US Agencies Awarded $311 Million in Cybersecurity, IT Funds'Technology Modernization Fund' Announces 7 Projects at 4 US Agencies
Four federal agencies have been awarded $311 million to bolster the U.S. government's cyber defenses and address IT modernization challenges, according to the interagency board of the Technology Modernization Fund, a federal funding source, which made the announcement Thursday.
The seven-member TMF board announced seven awards for federal agencies to invest in "zero trust" networking, digital identity, data security, information sharing and interagency collaboration, the U.S. General Services Administration, which administers TMF, said in a statement. In total, the board considered over 100 proposals worth more than $2.3 billion.
The awards represent the first tranche of TMF funds stemming from the American Rescue Plan Act of 2021, a $1.9 trillion economic stimulus bill passed in March. The bill, which aimed to speed the nation's recovery from the effects of COVID-19, built on previous stimulus efforts and included $1.85 billion for cybersecurity funding. A $1 billion windfall was allocated to the TMF to modernize government IT and security.
Overall, it is the seventh round of TMF awards since the fund was created by the Government Technology Act of 2017. Winning projects receive incremental funding and technical support.
Prior to Congress' $1 billion investment, the fund received marginal support from Congress, with $175 million invested over three years.
According to federal officials, winning projects include:
- Zero Trust, Office of Personnel Management, $9.9 million: To improve the security of data and privacy protections for 2 million civilian federal employees;
- Zero Trust, Department of Education, $20 million: To improve security and privacy protections for over 100 million students and borrowers supported by the department;
- Zero Trust, General Services Administration, $29.8 million: To bolster the security of GSA's shared services that support millions of users and hundreds of facilities;
- Login.gov - GSA, $187 million: To promote the adoption of secure authentication for millions of users, improve the security of government systems and increase adoption of identity proofing while preventing fraud and protecting privacy;
- MAX.gov - GSA, $14.5 million: To improve interagency cooperation and communication, and strong authentication for federal employees;
- Southwest Border Technology Integration Program, U.S. DHS, $50 million: To use data and technology to "more efficiently and humanely" process noncitizens encountered at the southwest border of the U.S.
There is also one classified project.
'Just the Beginning'
In a blog post this week, Federal CIO Clare Martorana said, "With this round of TMF awards, we are securing data and privacy protections for over 100 million students and borrowers, advancing digital collaboration and data sharing across the federal enterprise, improving the authentication experience for millions of users with secure and equitable access to government services, and bolstering the security of critical shared services that support the federal government - and this is just the beginning."

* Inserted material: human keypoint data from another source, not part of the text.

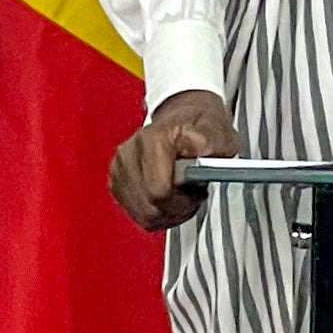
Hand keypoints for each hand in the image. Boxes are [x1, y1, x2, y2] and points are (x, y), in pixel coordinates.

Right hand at [107, 89, 241, 232]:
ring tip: (182, 197)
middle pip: (150, 207)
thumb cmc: (199, 127)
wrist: (182, 119)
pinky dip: (155, 212)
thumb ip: (212, 145)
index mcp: (152, 140)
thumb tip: (203, 156)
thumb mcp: (216, 132)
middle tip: (192, 196)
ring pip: (143, 213)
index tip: (197, 194)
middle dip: (176, 209)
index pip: (159, 192)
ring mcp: (120, 168)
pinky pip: (137, 212)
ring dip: (166, 213)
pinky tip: (168, 199)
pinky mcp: (117, 180)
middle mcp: (129, 154)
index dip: (183, 202)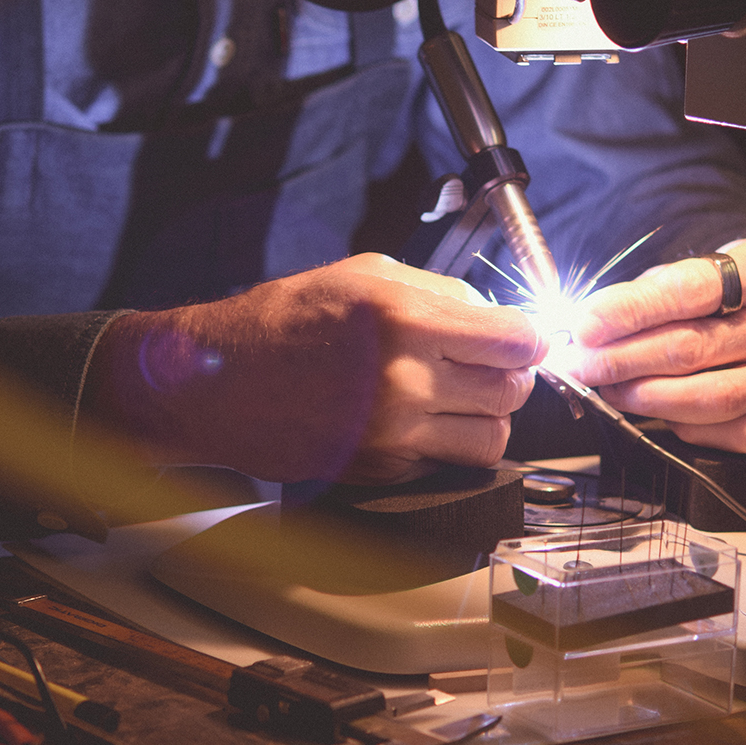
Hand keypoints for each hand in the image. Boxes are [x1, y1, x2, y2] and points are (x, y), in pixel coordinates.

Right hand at [88, 254, 545, 484]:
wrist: (216, 382)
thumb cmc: (286, 318)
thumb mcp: (365, 274)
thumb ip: (440, 292)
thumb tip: (497, 317)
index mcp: (405, 320)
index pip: (519, 341)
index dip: (529, 338)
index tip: (520, 338)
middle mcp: (405, 382)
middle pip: (513, 391)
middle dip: (506, 374)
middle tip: (480, 363)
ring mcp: (394, 434)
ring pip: (492, 439)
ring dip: (484, 417)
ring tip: (453, 396)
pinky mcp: (382, 470)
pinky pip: (447, 462)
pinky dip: (444, 443)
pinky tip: (414, 418)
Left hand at [562, 234, 745, 452]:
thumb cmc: (735, 289)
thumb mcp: (699, 270)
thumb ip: (650, 293)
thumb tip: (590, 322)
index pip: (694, 289)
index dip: (632, 310)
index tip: (585, 325)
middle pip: (695, 346)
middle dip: (622, 359)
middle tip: (580, 363)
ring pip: (711, 396)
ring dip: (644, 396)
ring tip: (608, 386)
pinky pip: (729, 430)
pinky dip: (681, 423)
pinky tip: (653, 406)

And Federal CISO Chris DeRusha says of the awards, "These projects will have an immediate impact on federal cybersecurity and help inform future awards as we work to implement modern security principles across the federal ecosystem."
Rosa Smothers, a former CIA threat analyst and technical intelligence officer, tells Information Security Media Group, "The biggest implications of this TMF substantial funding increase is the ability for many agencies to further implement much-needed security protocols, for instance implementing multifactor authentication. MFA isn't a panacea, but it does add another layer to their overall security architecture."

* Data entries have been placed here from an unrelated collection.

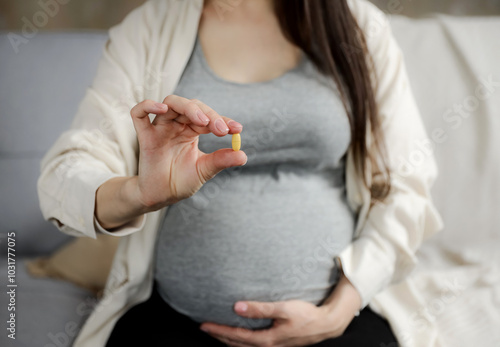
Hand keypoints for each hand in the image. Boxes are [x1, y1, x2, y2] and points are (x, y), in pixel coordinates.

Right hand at [131, 95, 246, 209]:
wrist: (161, 196)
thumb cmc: (181, 181)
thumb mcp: (204, 170)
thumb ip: (221, 160)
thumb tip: (243, 155)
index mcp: (192, 130)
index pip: (208, 117)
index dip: (223, 120)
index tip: (237, 129)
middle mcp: (176, 125)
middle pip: (191, 106)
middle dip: (209, 114)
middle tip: (222, 129)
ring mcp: (160, 128)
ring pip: (171, 103)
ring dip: (188, 107)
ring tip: (202, 121)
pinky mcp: (144, 136)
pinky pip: (139, 113)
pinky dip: (148, 106)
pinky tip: (162, 108)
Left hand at [200, 275, 361, 346]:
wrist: (326, 324)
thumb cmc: (306, 315)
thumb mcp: (283, 308)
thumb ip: (260, 308)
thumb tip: (237, 307)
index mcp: (266, 339)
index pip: (235, 336)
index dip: (218, 330)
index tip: (203, 325)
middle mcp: (267, 346)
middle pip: (236, 344)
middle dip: (219, 337)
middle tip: (204, 329)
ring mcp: (272, 346)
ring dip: (228, 340)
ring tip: (217, 332)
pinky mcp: (277, 343)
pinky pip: (252, 345)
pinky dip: (241, 341)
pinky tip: (239, 335)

John Ackerly, a former technology policy adviser at the White House, tells ISMG, "I applaud Congress for increasing its contribution to the TMF this year, as those funds will have a direct impact on American data protection and privacy."
Relation to Cyber Executive Order
This funding round, officials say, enhances President Joe Biden's cybersecurity executive order, which aims to holistically modernize federal cybersecurity (see: Biden's Cybersecurity Executive Order: 4 Key Takeaways).
The executive order describes how government agencies should evaluate the software they buy and mandates that executive branch agencies deploy multifactor authentication, endpoint detection and response, and encryption. And it calls for these agencies to adopt "zero trust" architectures and more secure cloud services.
When the order was issued in May, the administration said its goal is to create a set of standards to help minimize the damage caused by pervasive cyberattacks.
Smothers, currently the senior vice president of cyber operations at the firm KnowBe4, also notes, "The COVID-19 pandemic has fundamentally altered how the federal government's employees support their mission and how government provides services to its citizens. The silver lining in all of this is a stronger focus on services as well as security."
And Ackerly, the co-founder and CEO of the security firm Virtru, adds, "The downstream benefits of these investments will be significant: By modernizing technology and cybersecurity infrastructure, government agencies will be empowered to share insights in a way that increases efficiency without compromising security."
Federal officials also note that the rise in proposals stems partially from updated TMF repayment terms. According to the fund's website, the GSA administrator and Office of Management and Budget director can "establish and amend the terms of repayment to the TMF."
In addition to a full repayment, officials say they have considered proposals meriting partial repayment, along with "the most flexible … arrangements for [those tackling] the most urgent IT cybersecurity and modernization problems."